Se, infatti, Il signore degli Anelli non sta nella mia vergognosa lista di 10 cadaveri è solo perchè con l'uscita de Lo Hobbit lo scorso anno mi sono sentita in dovere di vedermi la fantomatica trilogia, armata di un giovine volonteroso, una valanga di popcorn, una pizzeria accanto a casa e un divano comodo che potesse reggere 9 ore di seduta.
E amore fu.
Per gli ambienti, per la storia, per Gandalf il grigio così tenero, per Gollum così ossessivo, e per la storia di per sé.
Come già detto nella recensione di Un viaggio inaspettato, questa magia è riportata solo in parte in questo prequel, dove ritroviamo i vecchi amici -ora più giovani di 60 anni- e soprattutto i luoghi fantastici del mondo creato da Tolkien, ma non la stessa forte e ammaliante trama.
Le disavventure del nano Thorin per ritrovare il suo regno assediato da un incandescente drago, sono infatti meno solide rispetto a quella di un anello dal potere oscuro e il lungo viaggio per distruggerlo, e soprattutto con questo secondo capitolo si percepisce un allungamento dei momenti, del viaggio e dell'azione.
Seguiamo, infatti, la nuova compagnia dopo l'attacco degli orchi tentare di arrivare a Ereborn, passando per il Bosco Atro infestato dai ragni dove vengono catturati dagli elfi silvani dai quali fuggono inseguiti dagli orchi dai quali vengono salvati da un contrabbandiere che li porta a Pontelagolungo dove vengono visti come eroi e aiutati ad arrivare alla montagna mentre Gandalf deve vedersela con il Negromante.

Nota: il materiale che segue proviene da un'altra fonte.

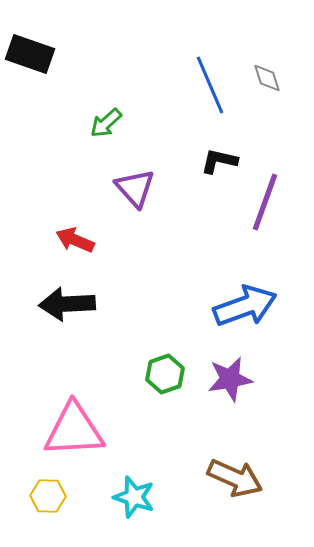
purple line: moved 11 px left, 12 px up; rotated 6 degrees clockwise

Non si pensi però che questo lungo viaggio sia noioso, niente affatto, visto che i combattimenti e gli inseguimenti sono il vero sale della pellicola, dove Jackson si può esprimere al suo meglio tra frecce scoccate, botti di fortuna e pungoli audaci. E' qui infatti che la sua macchina da presa coinvolge maggiormente lo spettatore, con i suoi movimenti fluidi, sobbalza e accelera come i protagonisti facendo così entrare all'interno delle emozioni del film e rimanere a bocca aperta.

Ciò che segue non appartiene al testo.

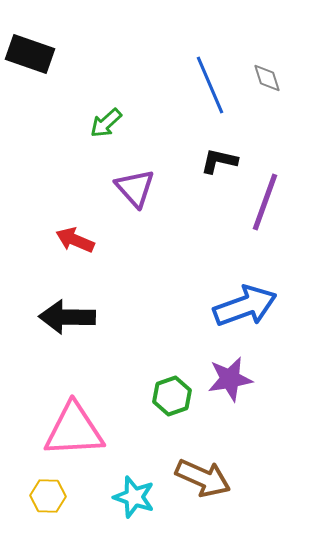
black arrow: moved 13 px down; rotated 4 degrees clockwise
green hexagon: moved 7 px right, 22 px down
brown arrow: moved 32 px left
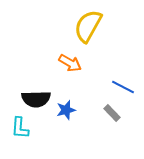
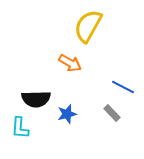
blue star: moved 1 px right, 4 px down
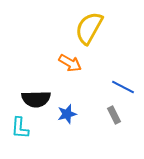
yellow semicircle: moved 1 px right, 2 px down
gray rectangle: moved 2 px right, 2 px down; rotated 18 degrees clockwise
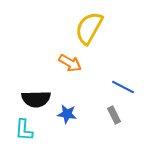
blue star: rotated 24 degrees clockwise
cyan L-shape: moved 4 px right, 2 px down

Superate tutte queste sfide, la compagnia giunge un po' dimezzata alla porta incantata di Ereborn, dove ha lungo la parte più interessante e decisamente migliore del film: l'incontro tra Bilbo e il drago Smaug, risvegliato e ancora geloso custode del suo tesoro.
La distesa infinita dell'oro, unita ai dialoghi che i due si scambiano e all'inevitabile scontro in cui tutto il genio dei nani si mette all'opera basta a giustificare i 161 minuti passati in sala.
Qui gli effetti speciali si scatenano e risultano sempre più magnificamente unici e spettacolari, mentre la storia si fa un incastro perfetto tra presente e passato, che ancora una volta ha il suo peso.
Il finale -tagliato quasi con l'accetta- lascia così di stucco e soprattutto in una trepidante attesa che verrà soddisfatta -purtroppo- solo fra 11 mesi.